En octobre, M. Bertrand croise son homologue torontois, Richard Nesbitt, dans un congrès à Shanghai. M. Nesbitt revient sur le sujet. «Je lui ai dit: "Tu perds ton temps... " J'étais sérieux. On était en grande réflexion à Montréal, on venait de retenir les services de groupes financiers pour explorer nos solutions.» Au cours de cette exploration, deux Bourses américaines soumettent une idée de ce qu'elles sont prêtes à offrir. Aucune des deux ne garantit le maintien des activités à Montréal.

Entre-temps, toutefois, il semble y avoir une volte-face à Toronto. Le 1er novembre, M. Nesbitt téléphone de nouveau à Montréal. Est-ce lié au maintien des activités à Montréal? «En grande partie. C'est un gros facteur dans l'équation. Son rôle, mon rôle, évidemment... » Autrement dit, Toronto avait compris que, pour que l'AMF approuve un projet de transaction impliquant la Bourse de Montréal, il fallait des garanties. Selon M. Bertrand, son homologue torontois a investi «énormément de temps, de travail, de réflexion pour convaincre son conseil et se faire une tête lui-même au sujet de Montréal».

En vertu d'une entente de 1999, Toronto a obtenu l'exclusivité sur les actions des grandes compagnies jusqu'en 2009 alors que Montréal s'est spécialisé dans les produits dérivés. Le créneau montréalais est plus petit, mais il s'est développé plus vite, et Toronto envisageait de s'y lancer dès 2009. De part et d'autre, on a convenu qu'il valait mieux faire équipe, au risque, évidemment, de déclencher une tempête québécoise sur fond de nationalisme économique.

«On avait la même vision de bâtir un groupe avec tous les morceaux du casse-tête sur une même plateforme unifiée, mais pour ficeler tout ça, les nuances, et comment les autorités réglementaires réagiraient et tout ça... Il y avait une réflexion à faire à ce niveau-là», a dit M. Bertrand.

Demandes de l'AMF

Le projet prévoit que, sur les 17 membres du conseil d'administration de la nouvelle entité, cinq seront du Québec. Selon M. Bertrand, puisque trois des administrateurs torontois sont des Québécois, c'est comme si huit des dix-sept membres se conformaient déjà au critère.

L'AMF tiendra des audiences dans les prochaines semaines et aura à se prononcer. Qu'arriverait-il si l'AMF donnait son appui en exigeant plus que cinq sièges? «C'est une négociation qui aurait lieu à ce moment-là. Mais on ne peut pas présumer de ce que l'AMF va ultimement demander, a dit M. Bertrand. Si l'opinion locale est que ça en prend beaucoup plus, bien, il faudrait voir les raisons.»

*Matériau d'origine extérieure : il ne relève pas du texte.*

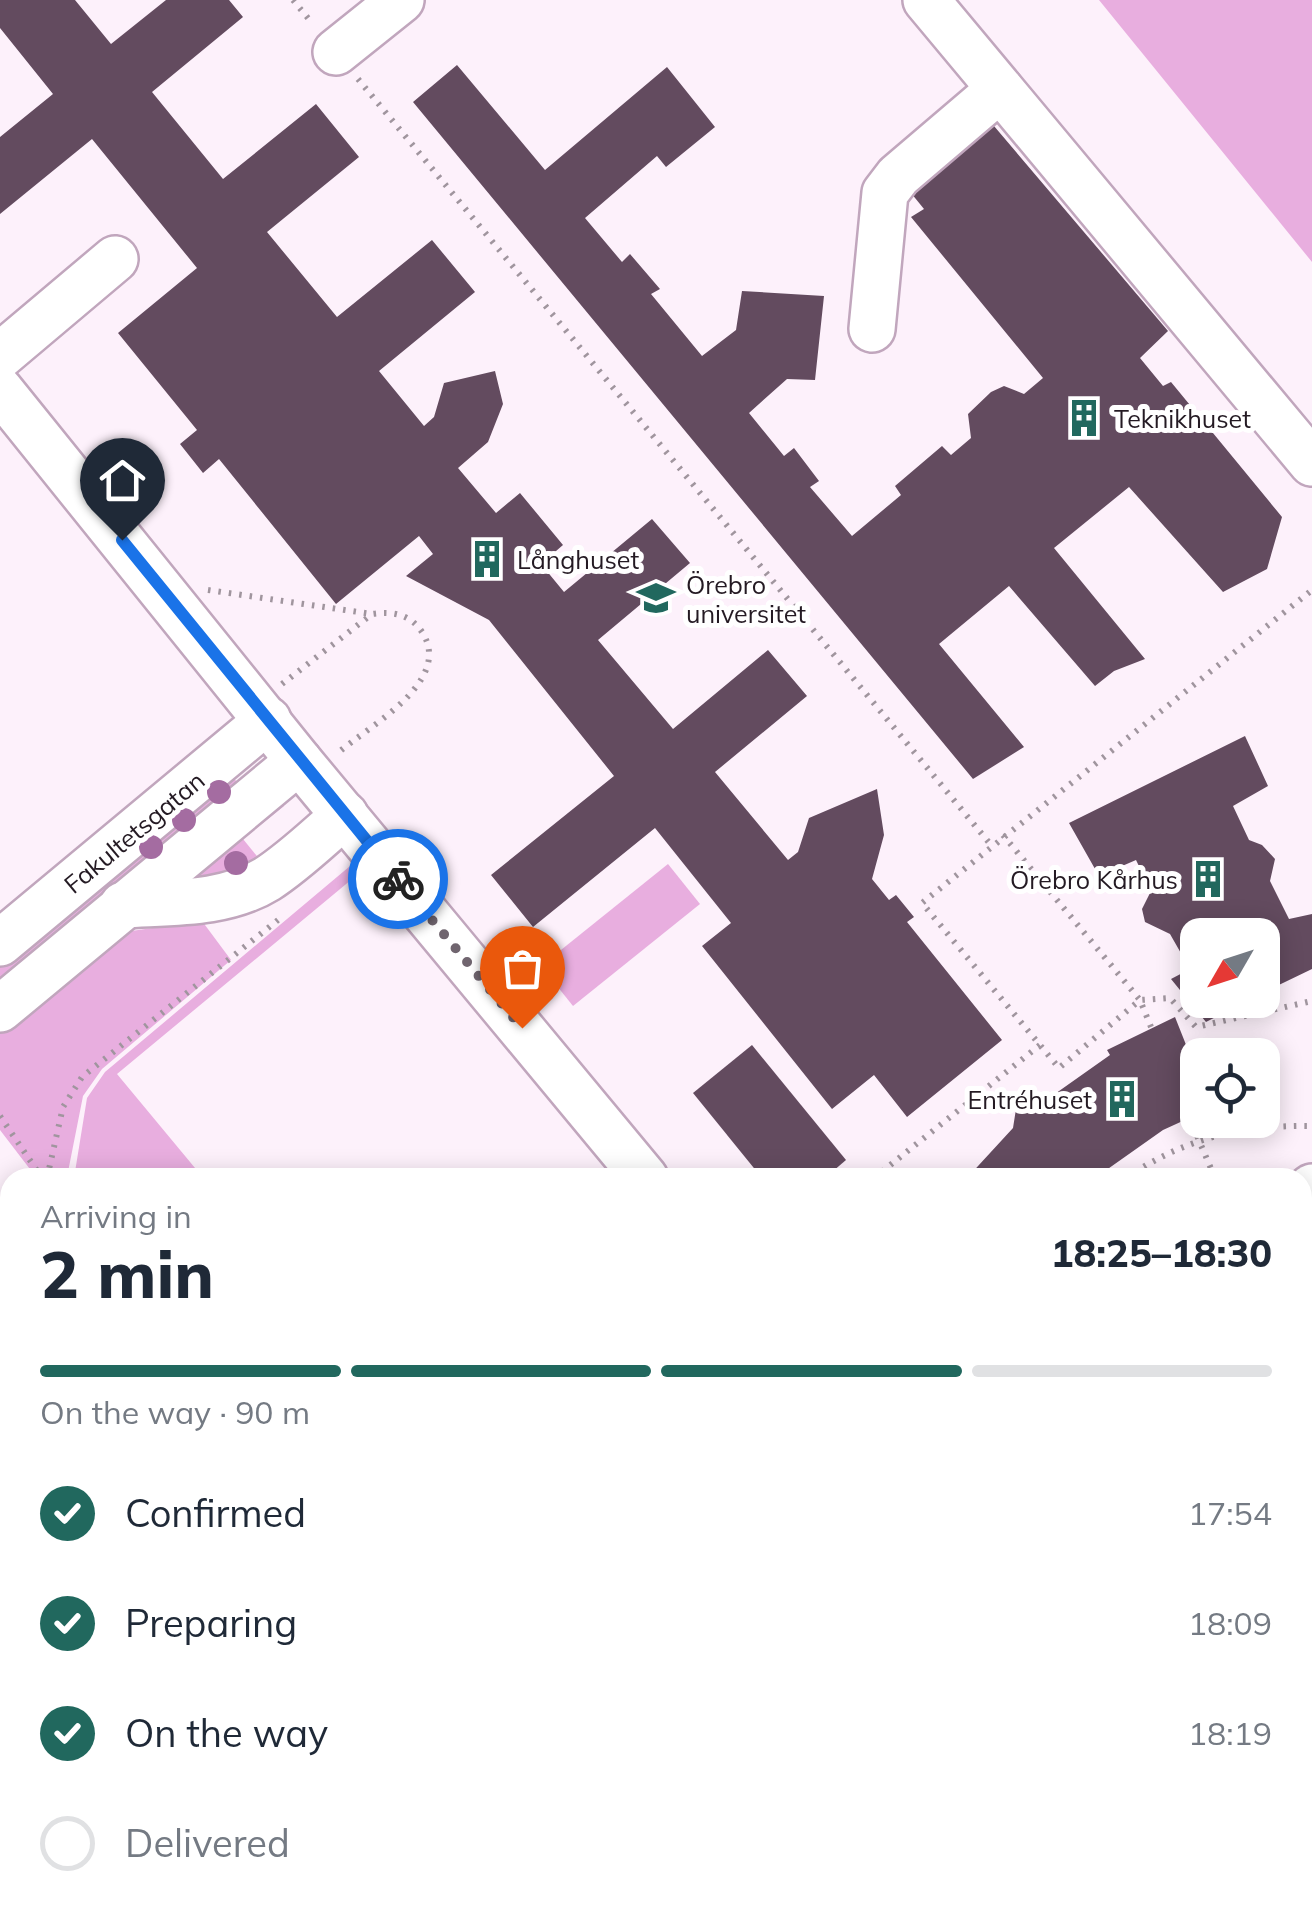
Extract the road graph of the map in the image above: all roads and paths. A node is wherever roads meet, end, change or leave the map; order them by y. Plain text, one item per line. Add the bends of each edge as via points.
1 (293, 0) edge
2 (401, 0) edge
3 (926, 0) edge
4 (336, 52) junction
5 (1000, 89) junction
6 (115, 259) dead end
7 (872, 329) dead end
8 (0, 356) edge
9 (0, 390) edge
10 (1312, 463) edge
11 (157, 582) junction
12 (1312, 590) edge
13 (372, 614) junction
14 (262, 713) junction
15 (305, 768) junction
16 (345, 815) junction
17 (1003, 835) junction
18 (991, 845) junction
19 (124, 905) junction
20 (280, 919) dead end
21 (0, 943) edge
22 (1140, 1000) junction
23 (1312, 1001) edge
24 (0, 1009) edge
25 (1152, 1027) dead end
26 (1040, 1045) junction
27 (0, 1116) edge
28 (1312, 1126) edge
29 (1198, 1139) junction
30 (37, 1168) edge
31 (47, 1168) edge
32 (637, 1168) edge
33 (886, 1168) edge
34 (1144, 1168) edge
35 (1211, 1168) edge
36 (1312, 1236) edge
37 (1312, 1247) edge

1 - 4 path
2 - 4 street
3 - 5 street
4 - 18 path
5 - 7 street via 886,193
5 - 10 street
6 - 8 street
9 - 11 street
11 - 13 path
11 - 14 street
12 - 17 path
13 - 14 path
13 - 15 path via 387,612 414,623 424,635 428,664 413,690
14 - 15 street
14 - 21 street, Fakultetsgatan
15 - 16 street
15 - 19 street, Fakultetsgatan
16 - 19 street, Fakultetsgatan via 243,891
16 - 32 street
17 - 18 path
17 - 22 path
18 - 26 path via 922,902
19 - 24 street, Fakultetsgatan
20 - 31 path via 82,1078 63,1107
22 - 23 path via 1170,998 1196,1027
22 - 25 path
22 - 26 path via 1059,1068
26 - 33 path
27 - 30 path
28 - 29 path via 1267,1126
29 - 34 path
29 - 35 path
36 - 37 path

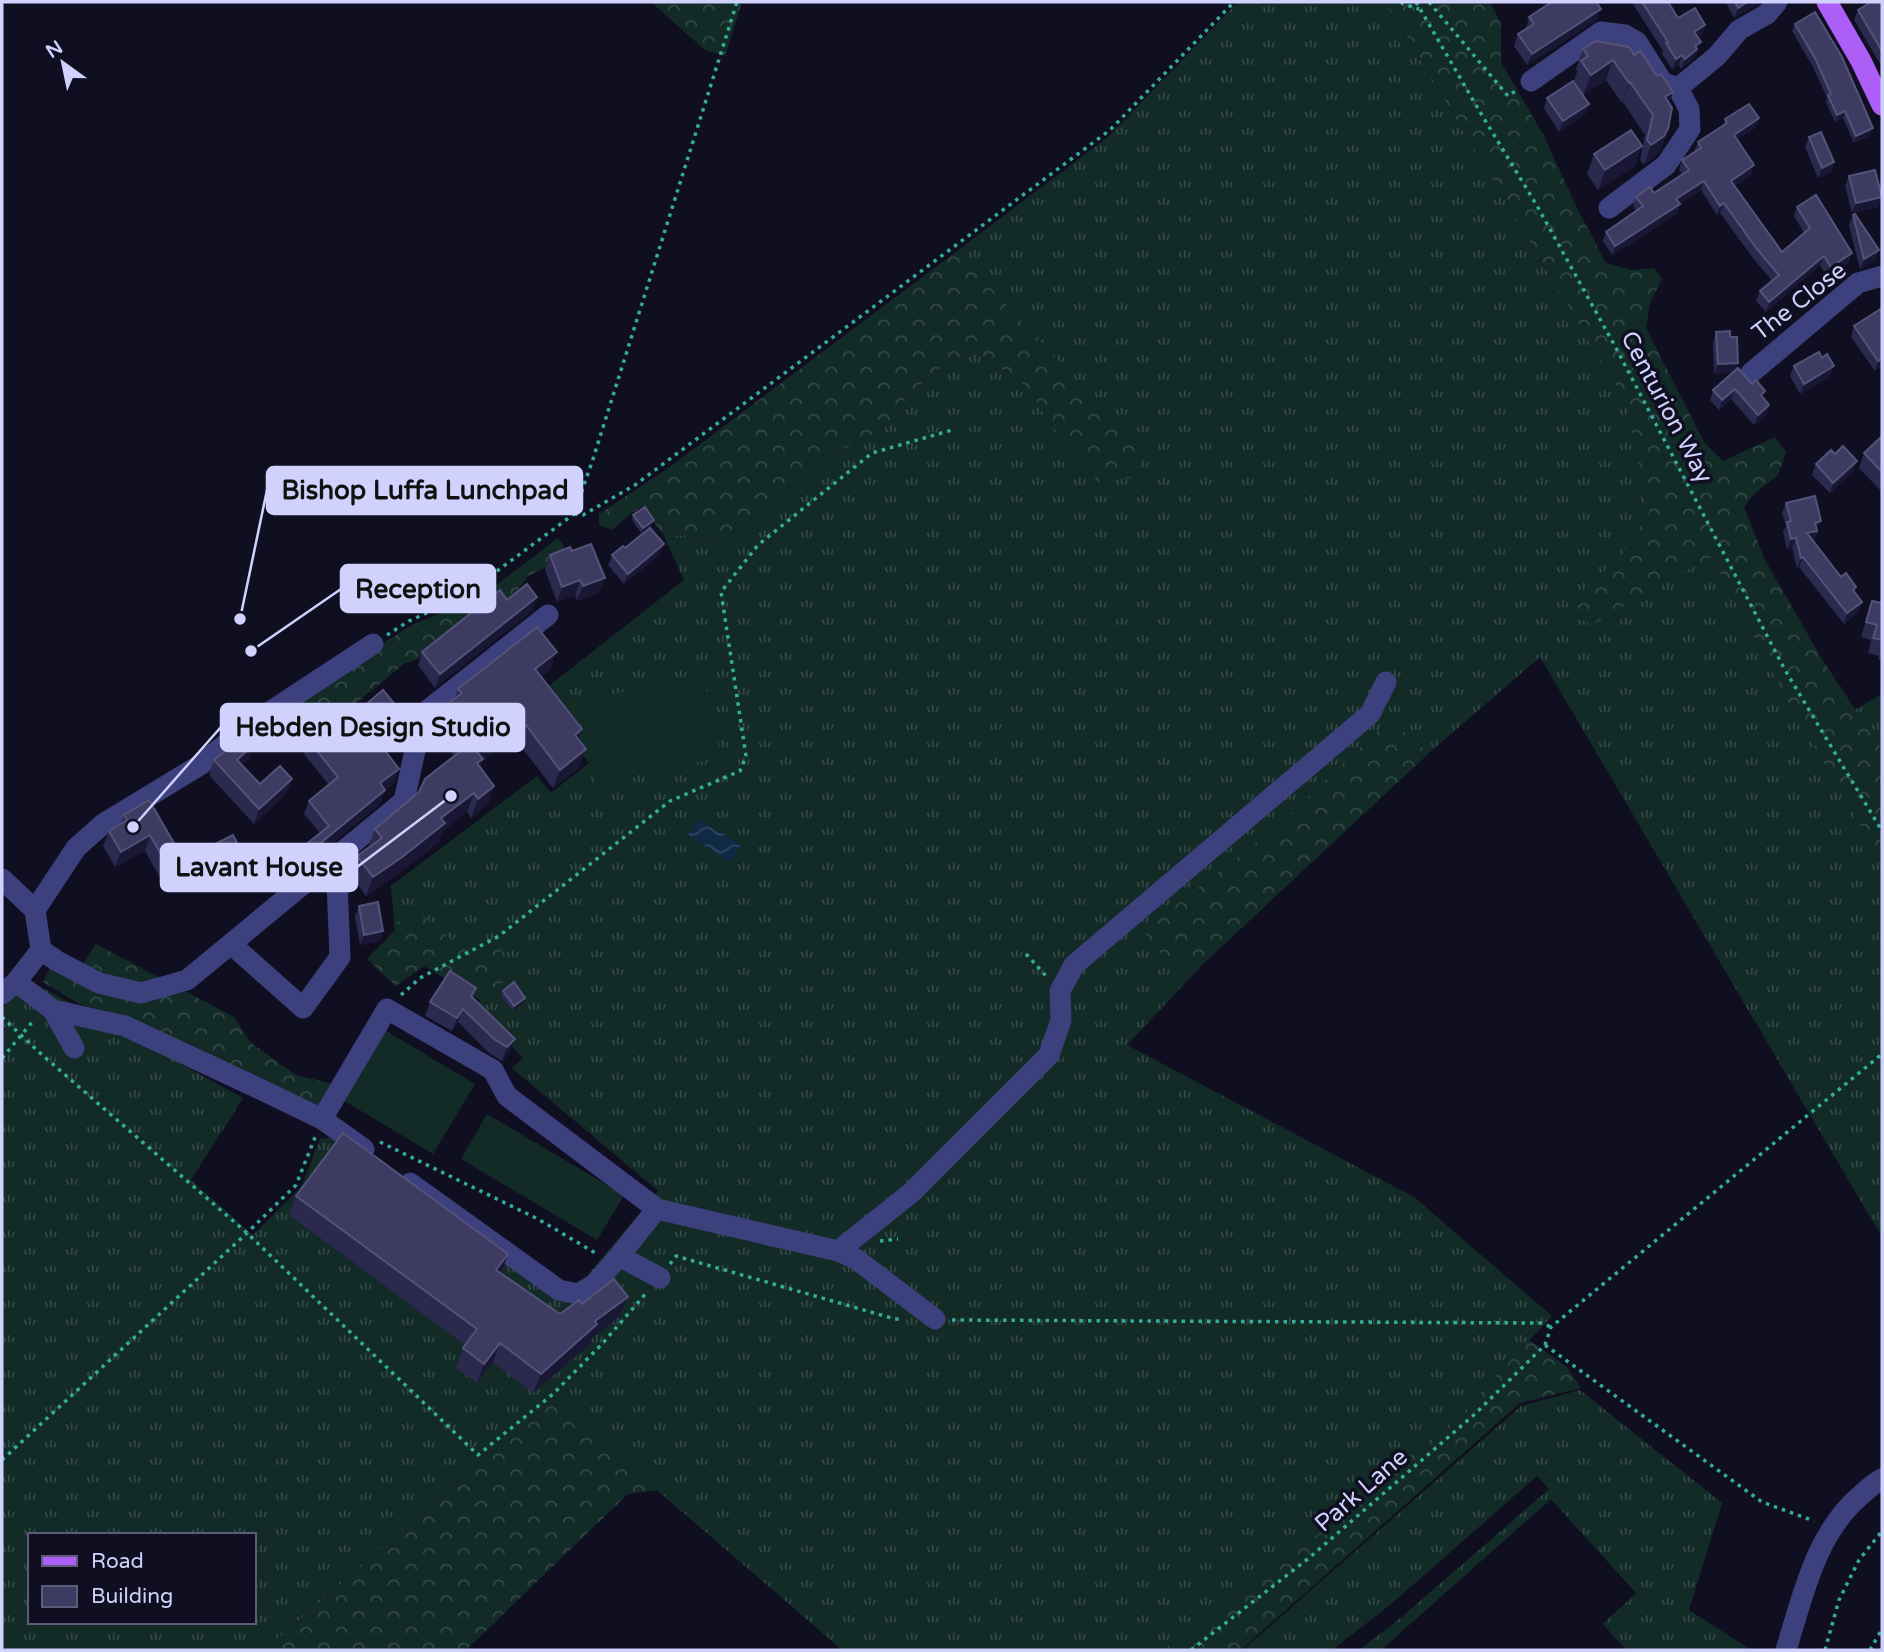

M. Bertrand a insisté sur le fait que l'AMF aura son mot à dire pour la suite des choses. Le projet prévoit qu'aucun actionnaire ne pourra détenir plus de 10 % de la nouvelle entité et qu'aucun changement ne pourra être fait sans l'accord de l'AMF et de la Commission des valeurs mobilières de l'Ontario.

Prié de dire ce qui arriverait si jamais Ottawa réussissait à imposer unilatéralement la création d'une agence réglementaire unique pour l'ensemble du pays, M. Bertrand n'a pas voulu faire de commentaires. Il est clair, a-t-il dit toutefois, que l'AMF devient de facto le spécialiste réglementaire des produits dérivés pour l'ensemble du Canada.